I Think I'm in Love (Again)

.

.

"You will fall in love with me, again."

.

.

"Dokter Sakura, ada yang ingin bertemu dengan Anda."

Aku mengangkat kepala dari tumpukkan dokumen yang sedang kuperiksa, mengerutkan kening melihat Matsuri—perawat rumah sakit tempatku bekerja berdiri canggung di samping pintu ruanganku.

"Maaf, Matsuri. Tapi jam kerjaku sudah habis." balasku pelan seraya melirik jam dinding di sudut ruangan. Hampir pukul sembilan malam.

Matsuri memasang wajah tak enak, perawat muda itu berkata pelan. "Sudah kubilang seperti itu, tapi … dia memaksa."

Aku mengerutkan kening heran, siapa pula pasien keras kepala itu? Apa dia tidak tahu jadwalku hanya sampai pukul delapan malam?

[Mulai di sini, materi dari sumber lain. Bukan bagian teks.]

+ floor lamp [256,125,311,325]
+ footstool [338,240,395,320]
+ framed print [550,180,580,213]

"Suruh menemuiku besok saja." lanjutku kesal seraya memijat pangkal hidungku. Matsuri terlihat ingin berbicara lagi sebelum ucapanku kembali memotongnya. "Tidak apa-apa, bilang saja aku yang memintanya."

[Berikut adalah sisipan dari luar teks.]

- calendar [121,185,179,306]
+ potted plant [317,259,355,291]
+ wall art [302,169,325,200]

Dengan kalimat terakhirku itu, akhirnya Matsuri pun melangkah meninggalkan ruanganku. Kepalaku sudah terlalu pening untuk melanjutkan tumpukkan dokumen yang tersisa di atas meja. Waktu kepulanganku pun sudah tersita hampir satu jam. Maka, aku pun memutuskan untuk membereskan perlengkapanku dan bergegas pelan.

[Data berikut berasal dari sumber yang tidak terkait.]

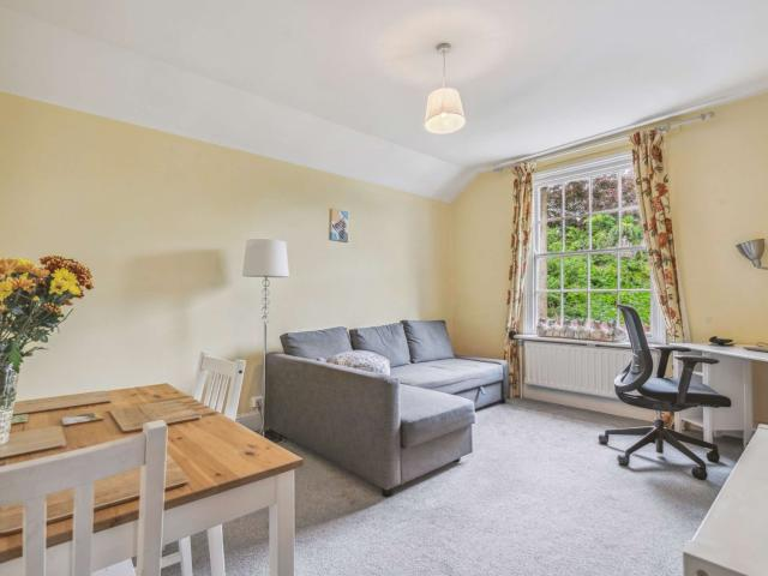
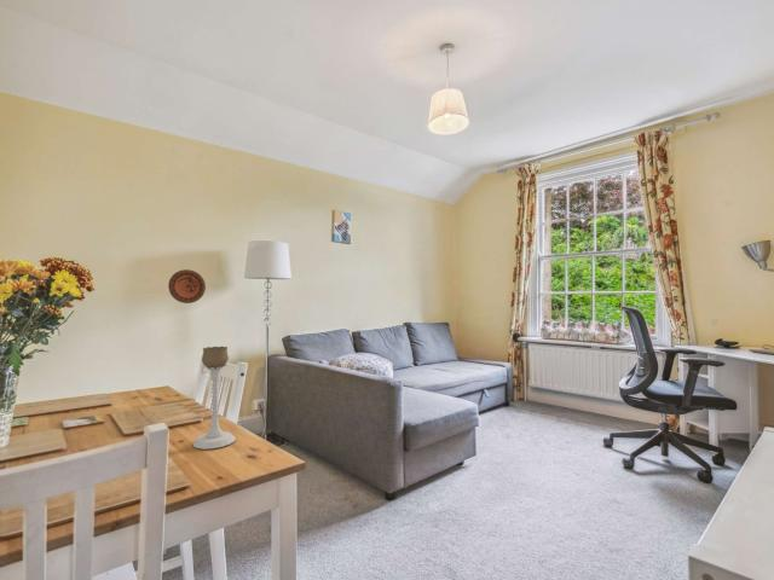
+ candle holder [192,346,237,451]
+ decorative plate [167,268,207,304]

Sebelum pintu ruanganku kembali terbuka dan lagi-lagi memerlihatkan sosok Matsuri di sana.

"Maaf, Dokter Sakura. Tapi orang itu memaksa saya, dia bilang—"

"—just go out, Matsuri. Biarkan saja dia di sana. Lagipula, siapa sih pasien yang memaksa untuk bertemu selarut in—"

"—aku orangnya."

Tiba-tiba saja tubuhku menegang mendengar suara berat itu. Lalu, tak lama kemudian, sosoknya pun menampilkan diri. Berdiri dengan santai di samping tubuh gugup Matsuri.

Entah mengapa, kegugupan Matsuri seperti tertular padaku. Ditambah lagi saat perawat muda itu berpamitan untuk pergi dari ruangan, meninggalkanku dengan sosok pria yang membuatku terkejut itu.

Aku berusaha menghilangkan kegugupan dalam diriku dengan berdehem pelan, kemudian kembali mengangkat daguku angkuh. Baru saja aku ingin menyapanya, saat pria memesona itu sudah lebih dulu mengeluarkan sapaannya.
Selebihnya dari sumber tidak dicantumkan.